We’ve all seen the now iconic satirical graphic above of the “evolution of man” where we get upright then back down again as we sit and hunch over electronic devices.
The full implication of these massive shifts and how – and how often – we move cannot be captured fully even by this poignant imagery.
Our ancestors split from other primates by going from moving on all four extremities to walking upright on their hind legs, and going from primarily sitting around eating fruit to a hunter-gatherer life of actively walking, running, jumping, and chasing animals and searching for edible plants and suitable shelter materials over many miles a day.

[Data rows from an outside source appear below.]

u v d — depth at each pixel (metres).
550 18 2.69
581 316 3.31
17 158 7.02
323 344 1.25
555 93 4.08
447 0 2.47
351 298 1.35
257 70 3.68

As hard as this is physically, it is also mentally taxing as
we needed to now do the following:
• balance our bodies on two limbs instead of four
• build stamina to chase and catch animals
• recognize and memorize new surroundings and categorize their usefulness or threat level
• use our eyes and ears to find elusive animals
• collaborate with others to find and capture wild animals
• develop tools and hunting strategies to outsmart faster-moving prey
Then we developed agriculture about 10,000 years ago. The result is less physical energy expenditure to find enough food to survive. Now we used our smarts to figure out ways to feed large communities, where every member did not need to spend all of his or her time looking for food.
Now we think of farming as physically too difficult. We sit and ride everywhere in cars, trains, or buses instead of walking. We have abundant food available while barely exerting ourselves to get it and we often can’t even stand the idea of watching a foreign film because it is “too much work” mentally to read the subtitles while watching a movie.
We got up on two legs, but we are not going back to our hunter-gatherer ways. So in order to be healthy, we need to get down. Dance, run, play, get moving in fun and challenging ways that you enjoy. Race kayaks, join a recreational sports league, play with your pets or kids. The fun keeps you coming back, and the challenge part is what creates physical change and enhances physical capacity. It’s fun + intensity…Funtensity.